Many organizations stop at defining an ideal customer profile, but the secret to repeatability and consistency in your sales motion is clarity on the buying committee. By defining and developing a deep understanding of your buying committee, your sales team have the tools to better target, position and forecast their deals. This process is never complete, buying committees like ICPs are shifting, iterate on this definition frequently to stay ahead of speed bumps in your buyer’s journey.

Summary

  •  A buying committee is different than an ideal customer profile, it is “defining what stakeholders are involved in evaluating and purchasing your product, and how they interact.”
  •  By defining and developing a deep understanding of your buying committee, you enable your sales team to better target, position and forecast their deals.
  •  The risk of not defining the buying committee well leads to missed forecasts, missed targets, and missed opportunities.
  • Buying committees shift over time, ensuring your go-to-market and product teams are iterating on this information on an ongoing basis.
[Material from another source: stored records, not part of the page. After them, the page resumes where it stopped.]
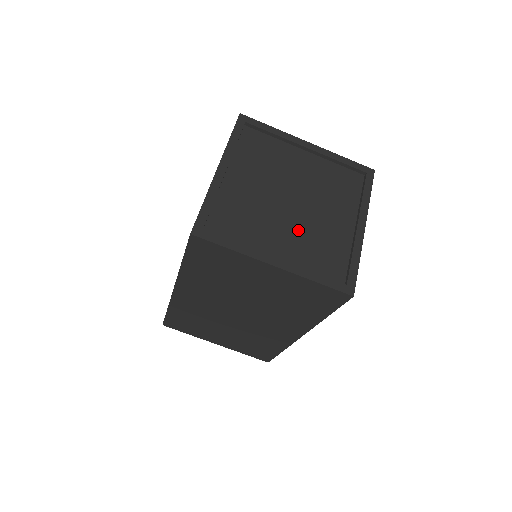
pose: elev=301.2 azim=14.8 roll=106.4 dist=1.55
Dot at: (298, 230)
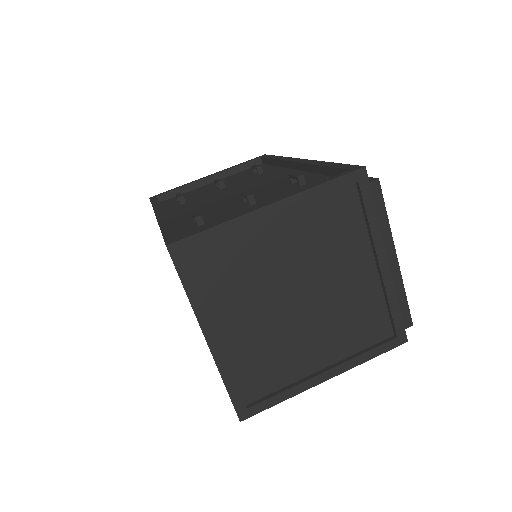
Dot at: (269, 328)
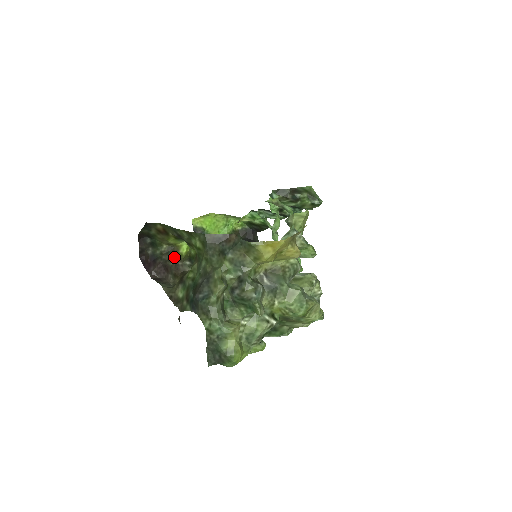
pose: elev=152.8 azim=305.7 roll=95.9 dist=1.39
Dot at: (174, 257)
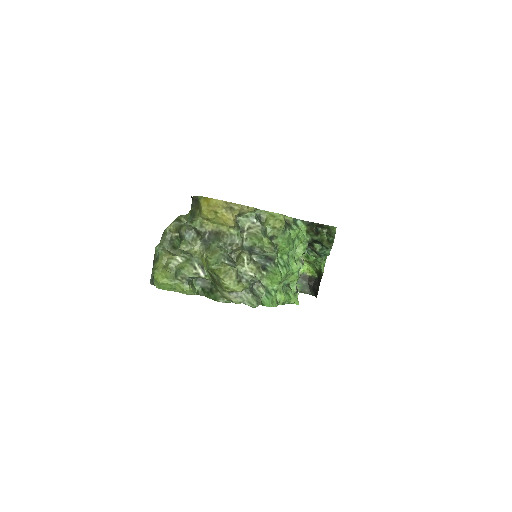
Dot at: occluded
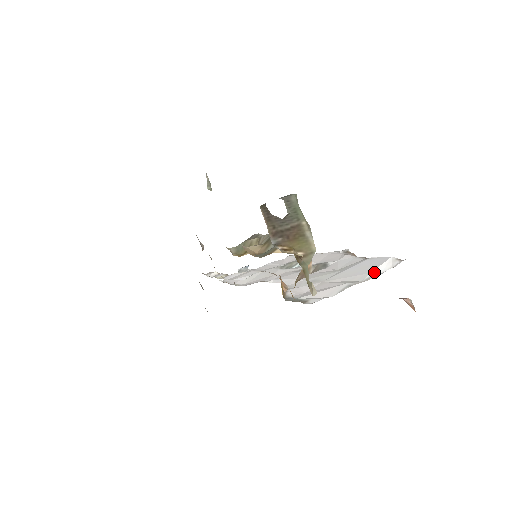
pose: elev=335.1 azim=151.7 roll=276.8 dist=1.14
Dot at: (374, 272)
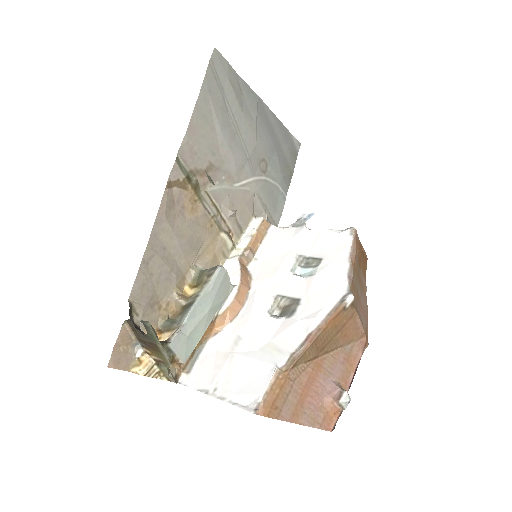
Dot at: (234, 396)
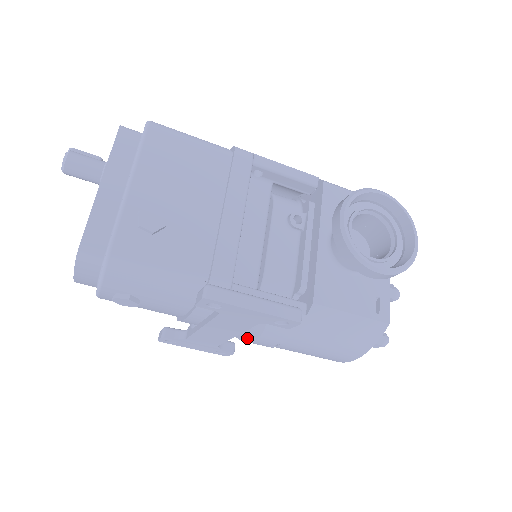
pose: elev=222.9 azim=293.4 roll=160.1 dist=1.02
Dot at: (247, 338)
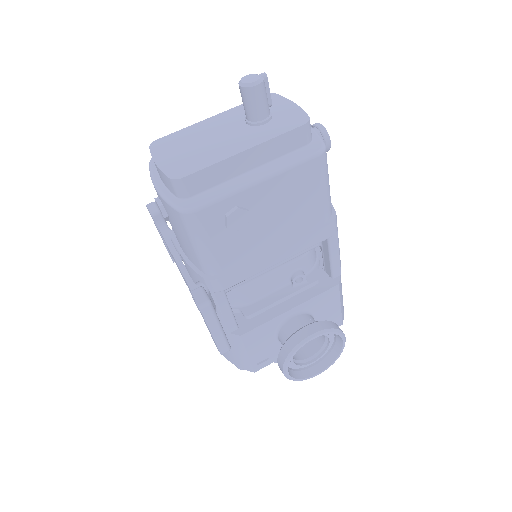
Dot at: occluded
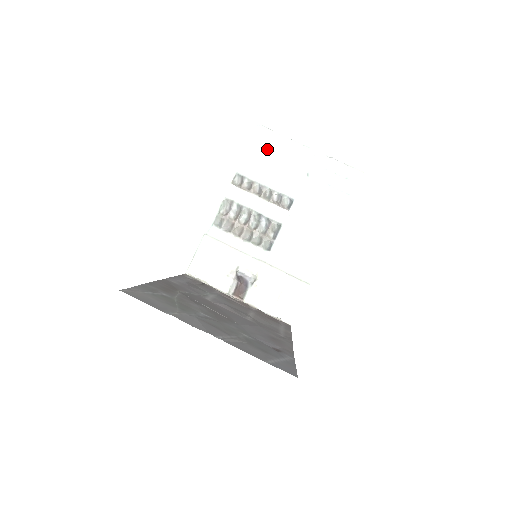
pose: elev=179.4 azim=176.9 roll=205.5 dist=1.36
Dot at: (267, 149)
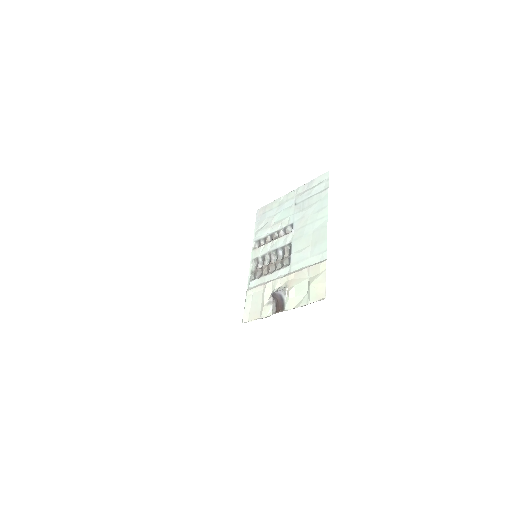
Dot at: (267, 215)
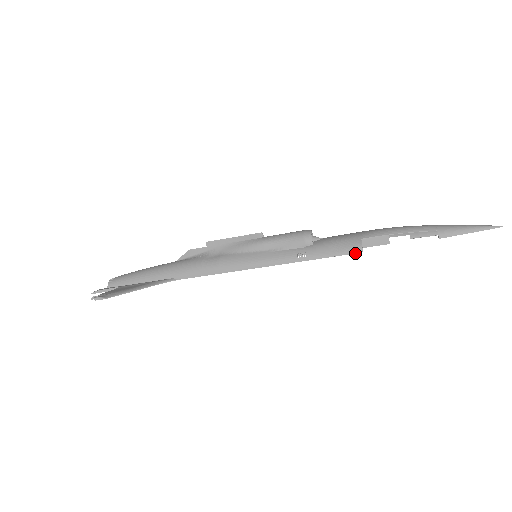
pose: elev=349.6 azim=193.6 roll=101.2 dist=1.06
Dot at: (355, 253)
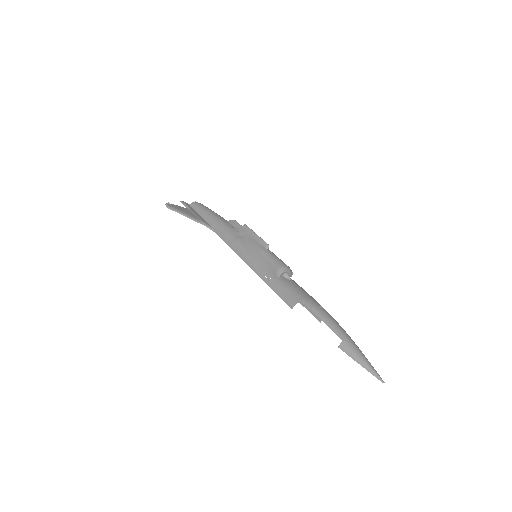
Dot at: (288, 305)
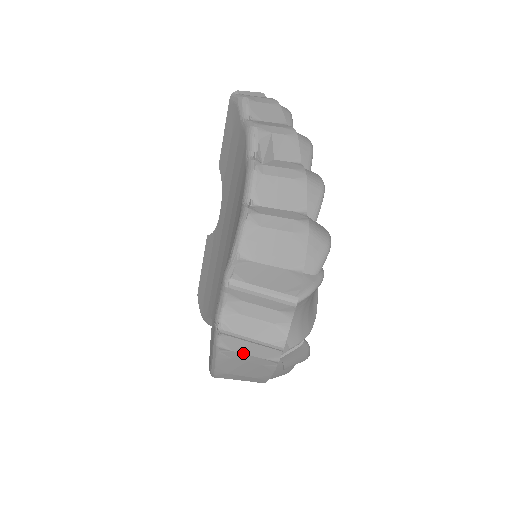
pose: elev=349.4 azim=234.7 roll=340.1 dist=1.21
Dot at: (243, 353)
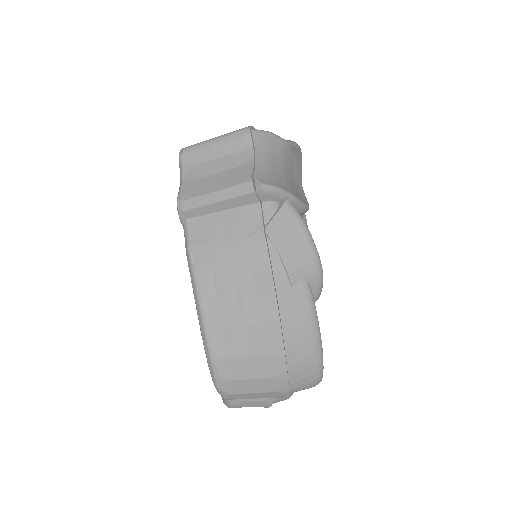
Dot at: (219, 242)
Pete is currently the Head of Revenue at Stytch. For the past 12+ years Pete sold and led teams at software companies like Box, Loom, and Intercom. Having built sales organizations at companies with both enterprise and PLG sales motions, his background gives him unique insight into how to match the right sales motion to different buying cycles and personas. Pete’s sales thought leadership on sales hiring and building PLG sales teams has been featured in various blogs and newsletters, among them the Hubspot, Intercom, and Openview blogs. Prior to software sales, Pete’s prior experience includes time spent as an investment banker, a speechwriter, and a professional basketball player. He lives in Oakland with his wife, two boys, and bossy dog.